Fellow Nobel Winner Urges Suu Kyi to Stop Rohingya Persecution

Myanmar's Foreign Minister Aung San Suu Kyi greets leaders of armed ethnic groups during their meeting at a hotel last year in Naypyitaw, Myanmar. Photo: Aung Shine Oo / Associated Press

BANGKOK — Former South African archbishop Desmond Tutu is urging Myanmar’s leader Aung San Suu Kyi to intervene to stop the persecution of the Rohingya Muslim minority in the Southeast Asian country.

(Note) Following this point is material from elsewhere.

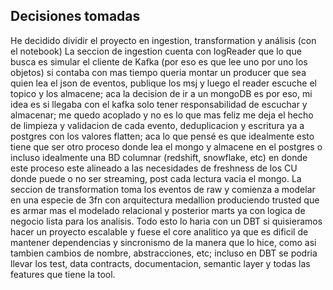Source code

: ## Decisiones tomadas
He decidido dividir el proyecto en ingestion, transformation y análisis (con el notebook)
La seccion de ingestion cuenta con logReader que lo que busca es simular el cliente de Kafka (por eso es que lee uno por uno los objetos) si contaba con mas tiempo queria montar un producer que sea quien lea el json de eventos, publique los msj y luego el reader escuche el topico y los almacene; aca la decision de ir a un mongoDB es por eso, mi idea es si llegaba con el kafka solo tener responsabilidad de escuchar y almacenar; me quedo acoplado y no es lo que mas feliz me deja el hecho de limpieza y validacion de cada evento, deduplicacion y escritura ya a postgres con los valores flatten; aca lo que pensé es que idealmente esto tiene que ser otro proceso donde lea el mongo y almacene en el postgres o incluso idealmente una BD columnar (redshift, snowflake, etc) en donde este proceso este alineado a las necesidades de freshness de los CU donde puede o no ser streaming, post cada lectura vacia el mongo.
La seccion de transformation toma los eventos de raw y comienza a modelar en una especie de 3fn con arquitectura medallion produciendo trusted que es armar mas el modelado relacional y posterior marts ya con logica de negocio lista para los analisis. Todo esto lo haria con un DBT si quisieramos hacer un proyecto escalable y fuese el core analitico ya que es dificil de mantener dependencias y sincronismo de la manera que lo hice, como asi tambien cambios de nombre, abstracciones, etc; incluso en DBT se podria llevar los test, data contracts, documentacion, semantic layer y todas las features que tiene la tool.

Tutu tells his fellow Nobel Peace Prize winner in an open letter that it is “incongruous for a symbol of righteousness” to lead a country where violence against the Rohingya is being carried out.

Advertisement

“My dear sister: If the political price of your ascension to the highest office in Myanmar is your silence, the price is surely too steep,” Tutu says. The letter was sent Thursday to Suu Kyi through Myanmar’s embassy in South Africa.

Rohingya have described large-scale violence perpetrated by Myanmar troops and Buddhist mobs  setting fire to their homes, spraying bullets indiscriminately and ordering them to leave or be killed.

Advertisement

Suu Kyi has dismissed the Rohingya crisis as a misinformation campaign.